His new high-speed road complimented a train service that allowed a rapid exit from Manhattan. Becoming the first suburban automobile commuter, in 1910 Willie K Vanderbilt began work on the much more elaborate and costly "Eagles Nest" estate at Centerport, Long Island . An avid collector of natural history and marine specimens as well as other anthropological objects, he traveled extensively aboard his yacht as well as overland to numerous destinations around the globe. He acquired a vast array of artifacts for his collection during his well-documented travels and after service with the United States Navy during World War I, he published a book titled "A Trip Through Sicily, Tunisia, Algeria, and Southern France." A few years later, he engaged a curator from the American Museum of Natural History to participate with him in a scientific voyage to the Galapagos Islands.
Already extremely wealthy from a Trust fund and from his income as president of the New York Central Railroad Company, on his father's passing in 1920, Willie K Vanderbilt inherited a multi-million dollar fortune. In 1925 he traded a luxury yacht for ownership of Fisher Island, Florida, a place he used as a winter residence. He built a mansion complete with docking facilities for his yacht, a seaplane hangar, tennis courts, swimming pool, and an eleven-hole golf course. In addition to this property, and his Long Island estate, Vanderbilt also owned a farm in Tennessee and Kedgwick Lodge, a hunting lodge designed for his father by architect Stanford White, on the Restigouche River in New Brunswick, Canada.
Vanderbilt and his wife Virginia had a son, William Kissam Vanderbilt III and daughters Muriel and Consuelo, the latter named for her aunt. However, the Vanderbilts separated after ten years of marriage but did not formally divorce until 1927 when he wanted to remarry. Divorce proceedings were handled by his New York lawyers while he and Rosamund Lancaster Warburton waited discreetly away from the media at a home in the Parisian suburb of Passy, France. When the divorce matters were complete, the couple were married at the Hotel de Ville (city hall) in Paris.

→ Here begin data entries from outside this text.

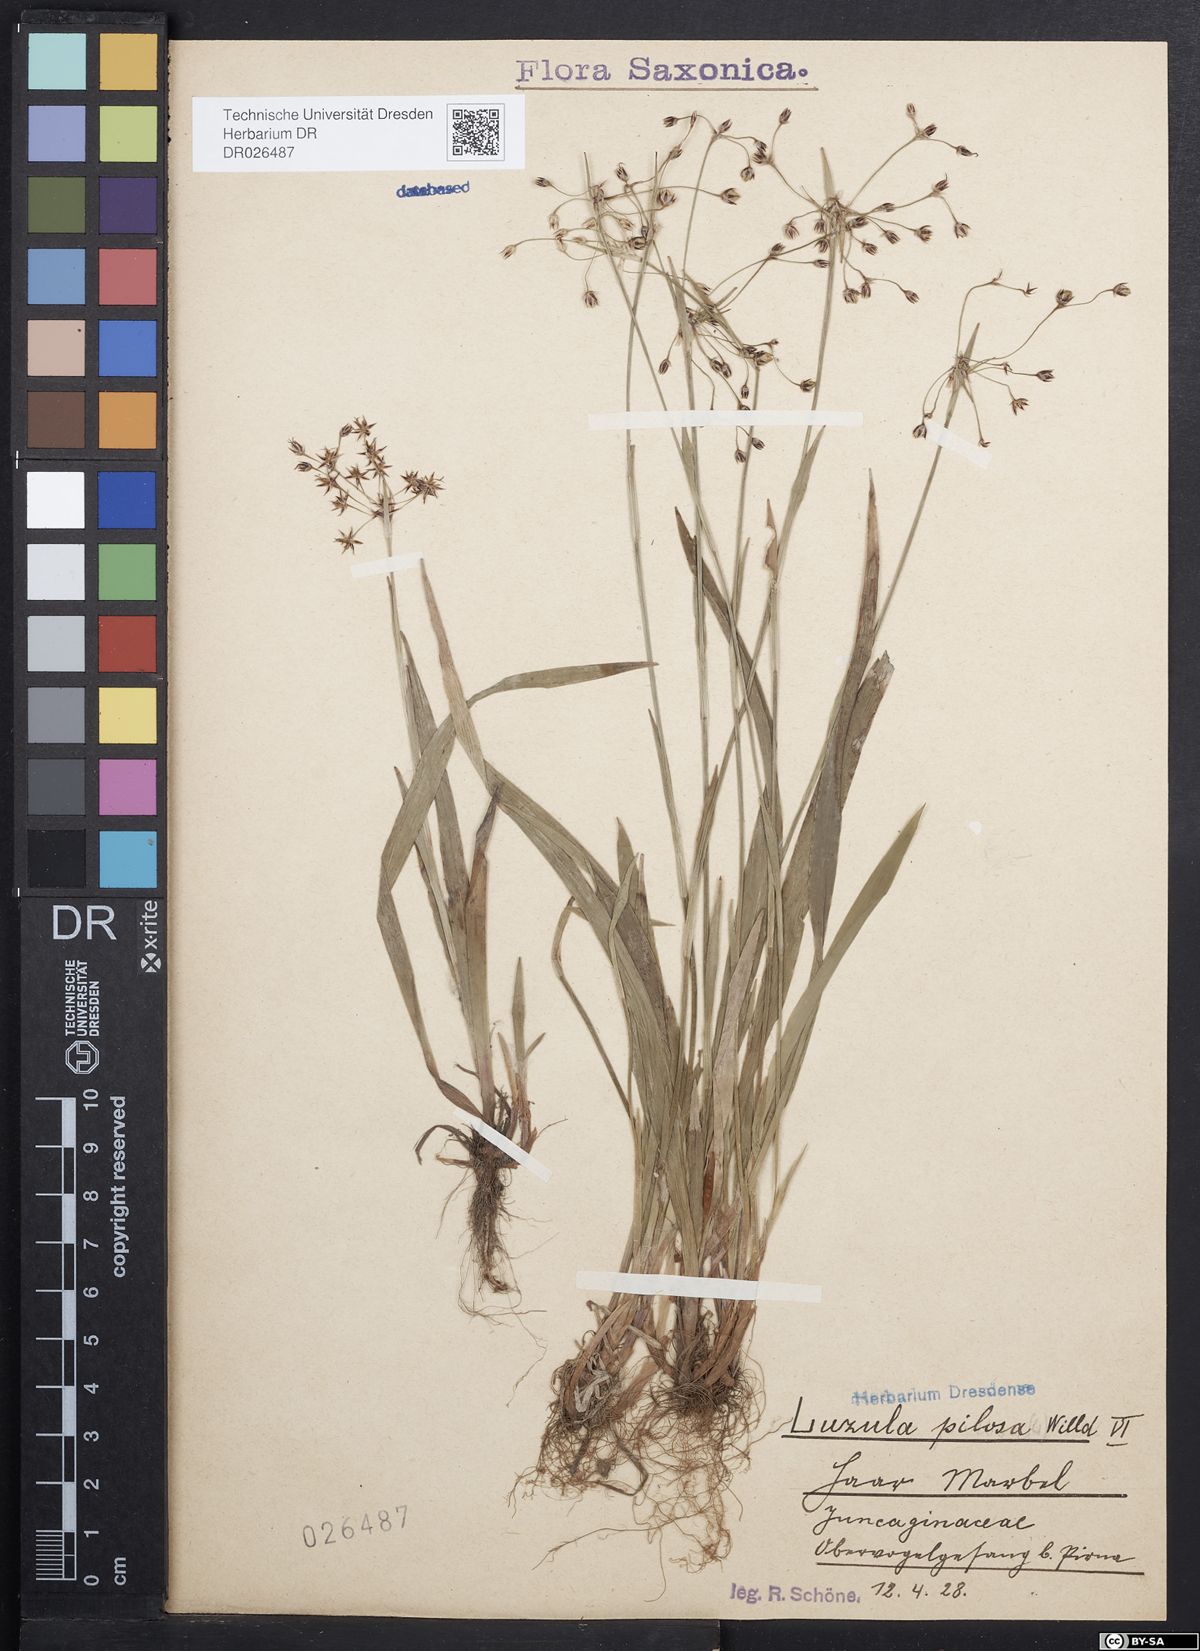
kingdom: Plantae
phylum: Tracheophyta
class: Liliopsida
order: Poales
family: Juncaceae
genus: Luzula
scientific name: Luzula pilosa
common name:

In 1933, tragedy struck the Vanderbilt family when his 26-year-old son, William Kissam III, was killed in an automobile accident in South Carolina while driving home to New York City from his father's Florida estate. His son had inherited his fathers love of fast cars and exotic travel and in his memory, Willie K Vanderbilt added a new wing to his Eagle's Nest home in Long Island to house memorabilia, trophies, and souvenirs including those from his son's African safaris. He then opened the estate for public viewing several days a week and organized his will so that that upon his death the Eagle's Nest property along with a $2 million upkeep fund would be given to Suffolk County, New York to serve as a public museum.